| TEXT FOR ANALYSIS |

┄┄┄┄┄┄┄┄┄┄┄┄┄┄┄┄┄┄┄┄

We’ve already established that Church Discipline must be exercised because of God’s Purposes for the church. And, a lack of church discipline goes against His purposes. Our greatest purpose of loving God and loving others must also dictate the way we exercise church discipline.
- The process must be embedded in love.
- Our heart must be moved by love.
- Our attitudes must be governed by love.
- Our words must be guided by love “speaking the truth in love” (Eph. 4:15).
We will look at the process for church discipline in a future post so consider subscribing to receive e-mail notice of new posts. Here we want to consider the attitudes and heart qualities that must be in us if we are going to exemplify God’s Purposes through the process of disciplining, if we are going to treat the person with love in each phase.
Love Exemplified in What Leads Up to Church Discipline:
Gentleness according to Galatians 6:1: When a person is “caught in a sin” we are to approach them gently, carrying their burdens as a way of fulfilling the law of Christ which is to love our neighbor. The objective is restoration of the person to a place of spiritual health and well-being so church discipline is not necessary.
Humility according to Galatians 6:1-3: We are to not think of ourselves as better than this person. We too could easily fall into sin if we aren’t careful.
Gentleness, kindness, able to teach, and not resentful according to 2 Timothy 2:23-26: People in opposition to truth are to be gently instructed. We do this “in the hope that God will grant them repentance leading them to a knowledge of the truth and that they will come to their senses and escape from the trap of the devil.” If the person doesn’t repent, after receiving instruction, they are in essence choosing Satan over God so as 1 Corinthians 5:5 says, they are then to be handed “over to Satan for the destruction of the flesh, so that his spirit may be saved on the day of the Lord.”
Love Exemplified in the Decision to Discipline:
Grieved according to 1 Corinthians 5:2: Deciding to exercise church discipline should be grievous. It should break our hearts to see a person so hardened by sin that they won’t repent after being warned and gently instructed. We should never take church discipline lightly.
Humility according to 1 Corinthians 5: In this situation the church had chosen not to discipline people caught up in immorality. Paul pegged it as pride, the opposite of humility. The sin should have been grievous to them, breaking their hearts. They needed to yield themselves to God in this matter and do what was best for the people living in sin, not what looked good for them. Though this passage does not deal with a church that exercised discipline when they should have, it stands to reason that we would also need to guard against boasting about being quick to discipline.

┄┄┄┄┄┄┄┄┄┄┄┄┄┄┄┄┄┄┄┄

| GIVEN INFORMATION |
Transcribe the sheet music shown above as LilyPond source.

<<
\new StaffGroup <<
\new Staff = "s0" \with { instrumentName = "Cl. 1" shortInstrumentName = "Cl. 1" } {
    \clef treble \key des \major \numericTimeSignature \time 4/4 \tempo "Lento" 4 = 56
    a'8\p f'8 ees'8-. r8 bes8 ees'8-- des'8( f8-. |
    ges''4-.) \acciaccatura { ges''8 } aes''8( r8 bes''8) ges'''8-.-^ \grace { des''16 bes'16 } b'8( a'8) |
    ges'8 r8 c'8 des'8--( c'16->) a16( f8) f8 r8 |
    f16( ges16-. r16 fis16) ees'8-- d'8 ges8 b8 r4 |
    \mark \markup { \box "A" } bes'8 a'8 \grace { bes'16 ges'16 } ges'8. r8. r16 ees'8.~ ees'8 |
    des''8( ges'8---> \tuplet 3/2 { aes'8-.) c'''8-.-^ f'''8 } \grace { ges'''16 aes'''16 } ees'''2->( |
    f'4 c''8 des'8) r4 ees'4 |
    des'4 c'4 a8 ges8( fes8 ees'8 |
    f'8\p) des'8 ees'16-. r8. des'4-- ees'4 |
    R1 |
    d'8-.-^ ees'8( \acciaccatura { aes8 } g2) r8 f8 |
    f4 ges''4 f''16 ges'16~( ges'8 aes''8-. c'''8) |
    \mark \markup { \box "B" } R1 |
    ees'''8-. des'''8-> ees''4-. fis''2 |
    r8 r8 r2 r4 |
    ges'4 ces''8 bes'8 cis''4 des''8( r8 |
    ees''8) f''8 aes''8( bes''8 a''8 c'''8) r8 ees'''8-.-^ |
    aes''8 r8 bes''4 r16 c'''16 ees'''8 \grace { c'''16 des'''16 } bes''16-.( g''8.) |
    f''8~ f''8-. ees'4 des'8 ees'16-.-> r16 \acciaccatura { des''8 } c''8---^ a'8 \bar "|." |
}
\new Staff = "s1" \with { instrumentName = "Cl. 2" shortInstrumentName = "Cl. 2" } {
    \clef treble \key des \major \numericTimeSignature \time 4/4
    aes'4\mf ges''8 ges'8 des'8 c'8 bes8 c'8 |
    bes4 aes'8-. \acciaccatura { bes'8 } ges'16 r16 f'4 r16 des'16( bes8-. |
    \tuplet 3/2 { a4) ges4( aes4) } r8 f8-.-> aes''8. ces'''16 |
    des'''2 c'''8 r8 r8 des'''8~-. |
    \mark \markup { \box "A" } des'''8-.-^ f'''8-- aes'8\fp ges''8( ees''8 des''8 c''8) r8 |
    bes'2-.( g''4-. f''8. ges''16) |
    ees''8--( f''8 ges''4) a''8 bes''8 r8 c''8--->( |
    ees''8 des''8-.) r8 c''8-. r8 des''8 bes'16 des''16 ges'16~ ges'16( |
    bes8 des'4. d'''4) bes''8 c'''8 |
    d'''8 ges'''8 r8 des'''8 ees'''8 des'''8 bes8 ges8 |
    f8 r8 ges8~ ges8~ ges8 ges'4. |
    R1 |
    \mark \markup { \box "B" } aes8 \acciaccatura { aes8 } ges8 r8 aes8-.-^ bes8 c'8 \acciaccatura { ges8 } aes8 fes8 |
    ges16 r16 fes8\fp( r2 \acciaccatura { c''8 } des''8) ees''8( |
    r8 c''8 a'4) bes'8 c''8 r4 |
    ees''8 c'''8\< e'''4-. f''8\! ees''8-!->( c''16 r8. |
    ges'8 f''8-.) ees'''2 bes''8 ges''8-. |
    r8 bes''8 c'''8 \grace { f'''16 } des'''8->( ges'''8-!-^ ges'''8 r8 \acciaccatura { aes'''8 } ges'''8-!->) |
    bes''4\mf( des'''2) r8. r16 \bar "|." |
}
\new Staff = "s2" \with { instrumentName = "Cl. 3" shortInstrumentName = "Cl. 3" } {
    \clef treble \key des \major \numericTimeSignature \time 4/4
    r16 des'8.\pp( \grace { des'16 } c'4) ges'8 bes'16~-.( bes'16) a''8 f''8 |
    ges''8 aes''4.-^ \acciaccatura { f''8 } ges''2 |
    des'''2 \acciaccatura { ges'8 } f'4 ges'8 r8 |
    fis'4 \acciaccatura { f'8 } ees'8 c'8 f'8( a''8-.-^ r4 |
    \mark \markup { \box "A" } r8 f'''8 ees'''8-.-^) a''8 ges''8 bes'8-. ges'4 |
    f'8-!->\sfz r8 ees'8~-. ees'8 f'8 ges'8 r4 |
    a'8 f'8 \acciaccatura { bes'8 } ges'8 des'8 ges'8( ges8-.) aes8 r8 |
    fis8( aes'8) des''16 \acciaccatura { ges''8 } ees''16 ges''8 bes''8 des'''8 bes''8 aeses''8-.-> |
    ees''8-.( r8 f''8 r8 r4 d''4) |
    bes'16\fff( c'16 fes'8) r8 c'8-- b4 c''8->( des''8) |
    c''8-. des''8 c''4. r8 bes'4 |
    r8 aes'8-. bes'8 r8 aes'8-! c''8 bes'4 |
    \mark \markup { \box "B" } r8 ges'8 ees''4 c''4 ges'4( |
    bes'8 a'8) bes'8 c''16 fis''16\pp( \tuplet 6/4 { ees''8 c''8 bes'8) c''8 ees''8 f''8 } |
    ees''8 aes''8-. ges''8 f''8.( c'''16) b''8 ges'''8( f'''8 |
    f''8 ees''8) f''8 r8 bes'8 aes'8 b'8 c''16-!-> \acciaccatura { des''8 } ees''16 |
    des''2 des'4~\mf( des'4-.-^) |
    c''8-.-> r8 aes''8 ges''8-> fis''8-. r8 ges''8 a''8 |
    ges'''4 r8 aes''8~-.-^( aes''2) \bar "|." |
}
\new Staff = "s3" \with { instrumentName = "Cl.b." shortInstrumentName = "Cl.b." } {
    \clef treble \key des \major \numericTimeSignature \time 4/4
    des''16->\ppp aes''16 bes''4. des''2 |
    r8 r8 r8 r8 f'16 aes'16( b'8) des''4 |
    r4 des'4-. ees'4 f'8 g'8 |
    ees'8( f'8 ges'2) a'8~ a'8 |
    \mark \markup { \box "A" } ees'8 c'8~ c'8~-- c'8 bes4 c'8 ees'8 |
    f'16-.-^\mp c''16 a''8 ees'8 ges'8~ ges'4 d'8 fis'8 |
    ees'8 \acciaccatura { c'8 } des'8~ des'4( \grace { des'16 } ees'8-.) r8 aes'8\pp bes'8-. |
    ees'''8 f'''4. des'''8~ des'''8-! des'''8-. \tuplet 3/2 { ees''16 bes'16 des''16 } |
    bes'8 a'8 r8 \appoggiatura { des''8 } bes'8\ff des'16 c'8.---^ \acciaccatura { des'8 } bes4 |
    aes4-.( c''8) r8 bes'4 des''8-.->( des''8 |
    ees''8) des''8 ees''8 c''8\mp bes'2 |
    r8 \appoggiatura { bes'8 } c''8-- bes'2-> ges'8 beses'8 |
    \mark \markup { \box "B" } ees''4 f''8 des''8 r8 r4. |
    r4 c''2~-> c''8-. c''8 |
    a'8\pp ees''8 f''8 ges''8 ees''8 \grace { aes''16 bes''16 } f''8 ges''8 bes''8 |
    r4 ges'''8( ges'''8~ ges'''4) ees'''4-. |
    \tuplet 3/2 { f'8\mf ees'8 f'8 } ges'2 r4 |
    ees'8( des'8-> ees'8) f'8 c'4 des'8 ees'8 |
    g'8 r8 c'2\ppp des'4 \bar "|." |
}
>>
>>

┄┄┄┄┄┄┄┄┄┄┄┄┄┄┄┄┄┄┄┄

| QUESTIONS TO ANSWER |
a: In the post on church discipline, what did Paul call the Corinthian church's choice not to discipline people caught up in immorality?
b: In the post on church discipline, take the passage that begins at the words "- Our words" and stops after "in each phase.", and swap "future post" for "later post".
c: Write the next part of the post on church discipline, picking up after its final sentence.

| TASK RESULTS |
a: Paul called it pride, the opposite of humility.

b:
- Our words must be guided by love “speaking the truth in love” (Eph. 4:15).
We will look at the process for church discipline in a later post so consider subscribing to receive e-mail notice of new posts. Here we want to consider the attitudes and heart qualities that must be in us if we are going to exemplify God’s Purposes through the process of disciplining, if we are going to treat the person with love in each phase.

c:
Love Exemplified in the Process of Disciplining:
Devoted in brotherly love according to 2 Thess. 3:6-15: The command to “be devoted to one another in love” (Rom. 12:10) does not get laid aside in church discipline. 2 Thessalonians 3:14-15 reminds us that though it might be necessary to “not associate with them” we are not to “regard them as an enemy, but warn them as you would a fellow believer.”
Love Exemplified in Restoration at the End of Church Discipline:
Forgiveness and Comfort according to 2 Corinthians 2:5-11: While a person might need to be disciplined to learn a lesson, the discipline does not need to continue after the lesson is learned “so that he will not be overwhelmed by excessive sorrow.” We must be careful that we do not break a person’s spirit in the process of disciplining.
Forgiveness according to Matthew 5: After providing a process for dealing with brothers who sin against one another, Jesus and Peter got into a discussion about how often he should forgive a person who sins against him. Peter suggested seven times but Jesus replied, “seventy times seven.” Who is going to take the time to track that many offences?
Affirming according to 2 Corinthians 2:7-8: When people are repentant we must make a concerted effort to reaffirm our love for them.
To Do: Take a look at the qualities of love in 1 Corinthians 13. Think about how they relate to church discipline. Perhaps we could add to the situations in verses 1-3 to say, “If we do all sorts of outreach and ministry programs but don’t treat our erring members with love, we gain nothing.”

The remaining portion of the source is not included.